START Available data
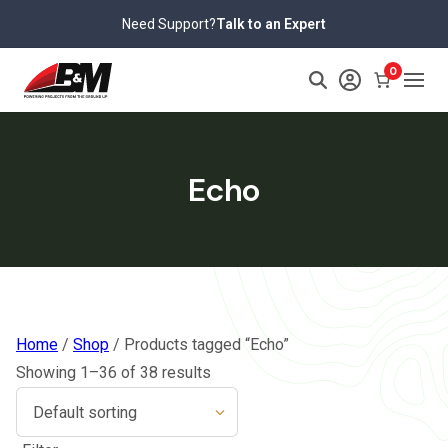
Skip
Need Support?
Talk to an Expert
to
content
0
Echo
Home
/
Shop
/ Products tagged “Echo”
Showing 1–36 of 38 results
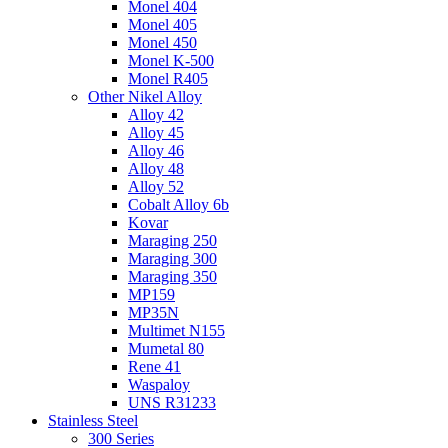
Monel 404
Monel 405
Monel 450
Monel K-500
Monel R405
Other Nikel Alloy
Alloy 42
Alloy 45
Alloy 46
Alloy 48
Alloy 52
Cobalt Alloy 6b
Kovar
Maraging 250
Maraging 300
Maraging 350
MP159
MP35N
Multimet N155
Mumetal 80
Rene 41
Waspaloy
UNS R31233
Stainless Steel
300 Series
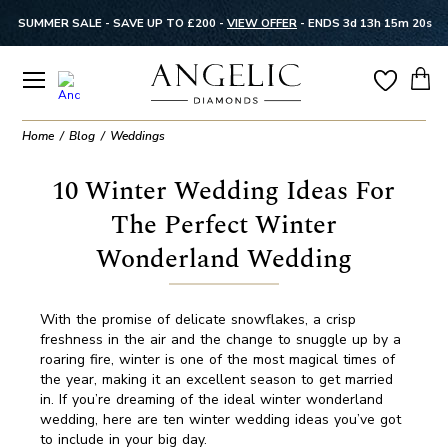
SUMMER SALE - SAVE UP TO £200 -
VIEW OFFER
-
ENDS 3d 13h 15m 20s
Home
Blog
Weddings
10 Winter Wedding Ideas For
The Perfect Winter
Wonderland Wedding
With the promise of delicate snowflakes, a crisp
freshness in the air and the change to snuggle up by a
roaring fire, winter is one of the most magical times of
the year, making it an excellent season to get married
in. If you’re dreaming of the ideal winter wonderland
wedding, here are ten winter wedding ideas you’ve got
to include in your big day.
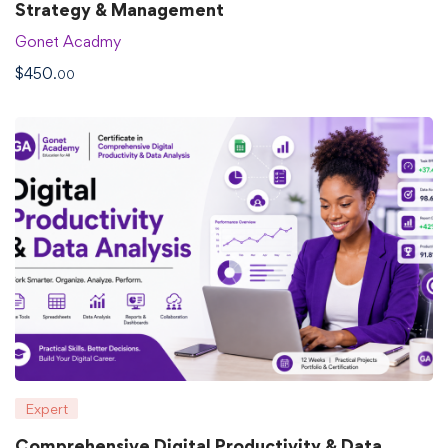
Strategy & Management
Gonet Acadmy
$
450
.00
Expert
Comprehensive Digital Productivity & Data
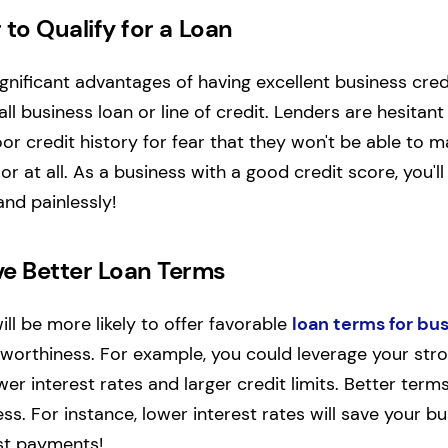
r to Qualify for a Loan
gnificant advantages of having excellent business credi
ll business loan or line of credit.
Lenders are hesitant
or credit history for fear that they won't be able to m
 at all. As a business with a good credit score, you'll 
and painlessly!
ve Better Loan Terms
will be more likely to offer favorable
loan terms for bu
tworthiness.
For example, you could leverage your stro
r interest rates and larger credit limits. Better terms
ess. For instance, lower interest rates will save your 
est payments!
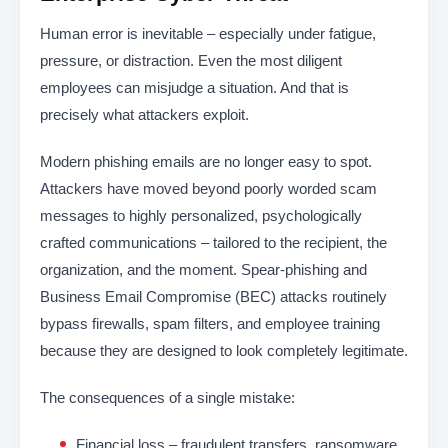
Human error is inevitable – especially under fatigue,
pressure, or distraction. Even the most diligent
employees can misjudge a situation. And that is
precisely what attackers exploit.
Modern phishing emails are no longer easy to spot.
Attackers have moved beyond poorly worded scam
messages to highly personalized, psychologically
crafted communications – tailored to the recipient, the
organization, and the moment. Spear-phishing and
Business Email Compromise (BEC) attacks routinely
bypass firewalls, spam filters, and employee training
because they are designed to look completely legitimate.
The consequences of a single mistake:
Financial loss – fraudulent transfers, ransomware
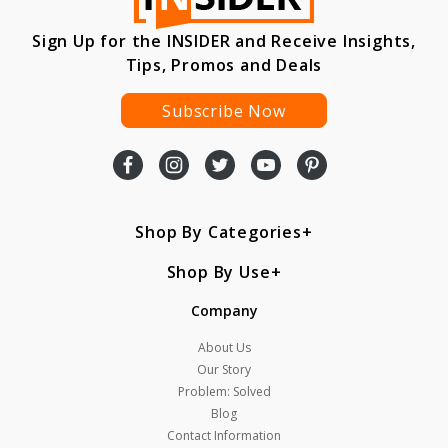
Sign Up for the INSIDER and Receive Insights,
Tips, Promos and Deals
Subscribe Now
Shop By Categories
Shop By Use
Company
About Us
Our Story
Problem: Solved
Blog
Contact Information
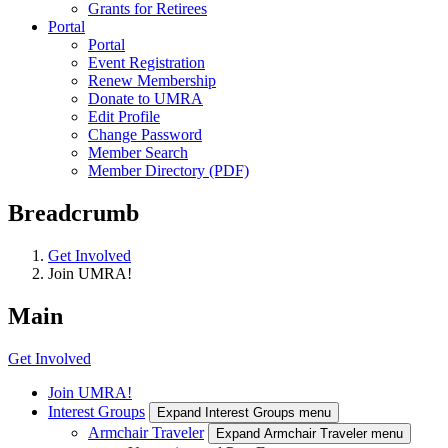
Grants for Retirees
Portal
Portal
Event Registration
Renew Membership
Donate to UMRA
Edit Profile
Change Password
Member Search
Member Directory (PDF)
Breadcrumb
Get Involved
Join UMRA!
Main
Get Involved
Join UMRA!
Interest Groups
Expand Interest Groups menu
Armchair Traveler
Expand Armchair Traveler menu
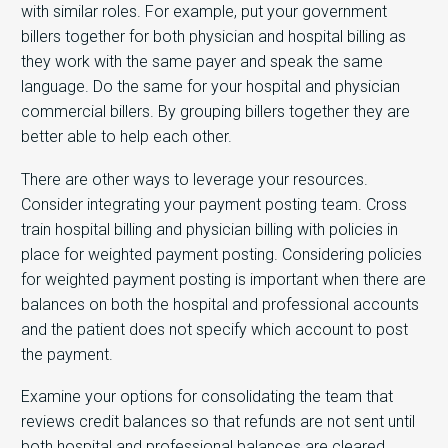
with similar roles. For example, put your government
billers together for both physician and hospital billing as
they work with the same payer and speak the same
language. Do the same for your hospital and physician
commercial billers. By grouping billers together they are
better able to help each other.
There are other ways to leverage your resources.
Consider integrating your payment posting team. Cross
train hospital billing and physician billing with policies in
place for weighted payment posting. Considering policies
for weighted payment posting is important when there are
balances on both the hospital and professional accounts
and the patient does not specify which account to post
the payment.
Examine your options for consolidating the team that
reviews credit balances so that refunds are not sent until
both hospital and professional balances are cleared.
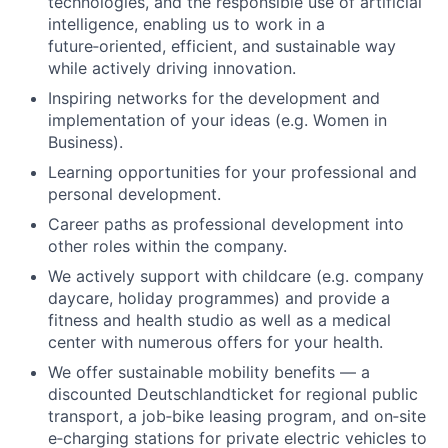
technologies, and the responsible use of artificial
intelligence, enabling us to work in a
future‑oriented, efficient, and sustainable way
while actively driving innovation.
Inspiring networks for the development and
implementation of your ideas (e.g. Women in
Business).
Learning opportunities for your professional and
personal development.
Career paths as professional development into
other roles within the company.
We actively support with childcare (e.g. company
daycare, holiday programmes) and provide a
f
itness and health studio as well as a medical
center with numerous offers for your health.
We offer sustainable mobility benefits — a
discounted Deutschlandticket for regional public
transport, a job‑bike leasing program, and on‑site
e‑charging stations for private electric vehicles to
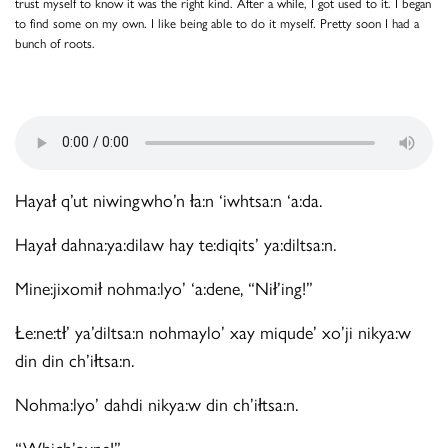
trust myself to know it was the right kind. After a while, I got used to it. I began
to find some on my own. I like being able to do it myself. Pretty soon I had a
bunch of roots.
Hayał q’ut niwingwho’n ła:n ‘iwhtsa:n ‘a:da.
Hayał dahna:ya:dilaw hay te:diqits’ ya:diltsa:n.
Mine:jixomił nohma:lyo’ ‘a:dene, “Nił’ing!”
Łe:ne:tł’ ya’diltsa:n nohmaylo’ xay miqude’ xo’ji nikya:w
din din ch’iłtsa:n.
Nohma:lyo’ dahdi nikya:w din ch’iłtsa:n.
“Which’oyne!”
END Available data
### Written task
In the entries above, count each line holding "Traveler" and report the total and nothing more.

### Task output
2